7.1.3. File system maintenance

Discard unused blocks

Batch discard and online discard operations are features of mounted file systems that discard blocks which are not in use by the file system. These operations are useful for both solid-state drives and thinly-provisioned storage.

Batch discard operations are run explicitly by the user with the fstrim command. This command discards all unused blocks in a file system that match the user's criteria. Both operation types are supported for use with the XFS and ext4 file systems in Red Hat Enterprise Linux 6.2 and later as long as the block device underlying the file system supports physical discard operations. Physical discard operations are supported if the value of /sys/block/device/queue/discard_max_bytes is not zero.
Online discard operations are specified at mount time with the -o discard option (either in /etc/fstab or as part of the mount command), and run in realtime without user intervention. Online discard operations only discard blocks that are transitioning from used to free. Online discard operations are supported on ext4 file systems in Red Hat Enterprise Linux 6.2 and later, and on XFS file systems in Red Hat Enterprise Linux 6.4 and later.
Red Hat recommends batch discard operations unless the system's workload is such that batch discard is not feasible, or online discard operations are necessary to maintain performance.

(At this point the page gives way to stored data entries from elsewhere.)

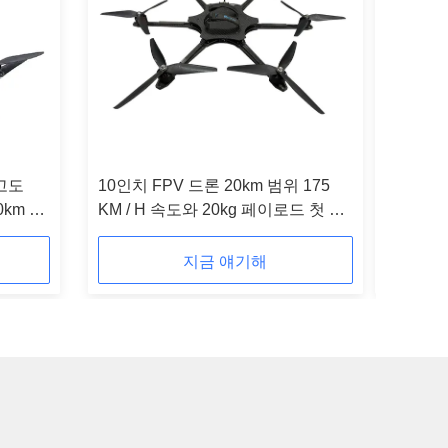
 고도
10인치 FPV 드론 20km 범위 175
2026 
0km 범
KM / H 속도와 20kg 페이로드 첫 번
째 개인 보기 운영
지금 얘기해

7.1.4. Application Considerations

Pre-allocation

The ext4, XFS, and GFS2 file systems support efficient space pre-allocation via the fallocate(2) glibc call. In cases where files may otherwise become badly fragmented due to write patterns, leading to poor read performance, space preallocation can be a useful technique. Pre-allocation marks disk space as if it has been allocated to a file, without writing any data into that space. Until real data is written to a pre-allocated block, read operations will return zeroes.